Though the 4 sisters were quite good looking, there seemed to be a lack of chemistry between them, again, the acting was not quite there – it seemed that it was inappropriate that ‘Jaya’ (Namrata) was favoured by the prospective grooms, over Lalitha (Aiswariya), as from the outfits and general grooming, Aiswariya was at her impeccable best, using her grooming people so well! There was definitely no equality between the sisters and their characters, Lalitha was working on her father’s farm, on a bull cart at the beginning, but then the coherence disappears, as she is then seen in high society parties and never shown to work – the educational backgrounds, e.t.c didn’t show in the character development of the girls!
The film just didn’t interweave as smoothly as it could have. The director is trying to enlighten certain audiences about arranged marriages, but unfortunately misses the mark. The characters in the storyline seemed disjointed, which I believe could have been to the script. It would have been more authentic if the actors and actresses could have incorporated not just only English, but also their own mother tongue into the dialogue.
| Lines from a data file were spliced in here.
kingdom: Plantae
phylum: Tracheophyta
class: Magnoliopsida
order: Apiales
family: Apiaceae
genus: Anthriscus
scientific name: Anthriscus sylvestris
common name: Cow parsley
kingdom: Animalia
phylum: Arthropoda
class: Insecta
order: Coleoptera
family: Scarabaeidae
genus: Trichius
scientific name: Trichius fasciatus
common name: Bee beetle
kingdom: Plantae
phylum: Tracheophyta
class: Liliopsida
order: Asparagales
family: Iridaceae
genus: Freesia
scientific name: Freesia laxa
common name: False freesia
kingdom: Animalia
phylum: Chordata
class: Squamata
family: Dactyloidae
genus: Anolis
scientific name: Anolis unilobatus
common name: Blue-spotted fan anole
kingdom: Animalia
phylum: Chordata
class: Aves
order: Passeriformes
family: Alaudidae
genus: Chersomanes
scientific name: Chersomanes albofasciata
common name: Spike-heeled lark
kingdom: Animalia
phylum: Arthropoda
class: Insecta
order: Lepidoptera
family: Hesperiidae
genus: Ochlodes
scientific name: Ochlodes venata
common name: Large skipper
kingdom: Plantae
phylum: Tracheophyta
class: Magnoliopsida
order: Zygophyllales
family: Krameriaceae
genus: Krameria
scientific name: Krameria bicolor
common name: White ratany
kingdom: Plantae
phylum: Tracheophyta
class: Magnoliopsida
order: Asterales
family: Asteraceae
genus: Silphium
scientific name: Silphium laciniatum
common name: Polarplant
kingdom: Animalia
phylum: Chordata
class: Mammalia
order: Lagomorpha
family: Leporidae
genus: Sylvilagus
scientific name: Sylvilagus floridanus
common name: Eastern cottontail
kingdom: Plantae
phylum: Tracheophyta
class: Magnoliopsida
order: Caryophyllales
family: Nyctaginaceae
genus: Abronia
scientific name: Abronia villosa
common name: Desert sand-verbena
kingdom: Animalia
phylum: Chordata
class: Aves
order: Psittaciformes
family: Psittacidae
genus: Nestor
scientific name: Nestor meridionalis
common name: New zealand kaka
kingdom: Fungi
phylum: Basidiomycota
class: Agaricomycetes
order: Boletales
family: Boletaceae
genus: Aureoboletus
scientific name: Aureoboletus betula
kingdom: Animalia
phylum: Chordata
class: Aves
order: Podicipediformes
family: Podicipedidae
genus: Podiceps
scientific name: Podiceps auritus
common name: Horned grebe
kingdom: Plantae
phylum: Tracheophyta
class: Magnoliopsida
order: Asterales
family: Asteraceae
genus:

I must confess that I did chuckle at the outlandish comical behaviour of the potential groom, played by Nitin Ganatra, and the Mother, (Nadira Babbar).
All in all, my expectations were dashed, as I liked the concept of the film and I am really ‘all for’ Bollywood musicals to be in the mainstream and I really hope that with some clever editing, this film will get a 7/10 from me, in the final silver screen version, releasing on 8th October 2004.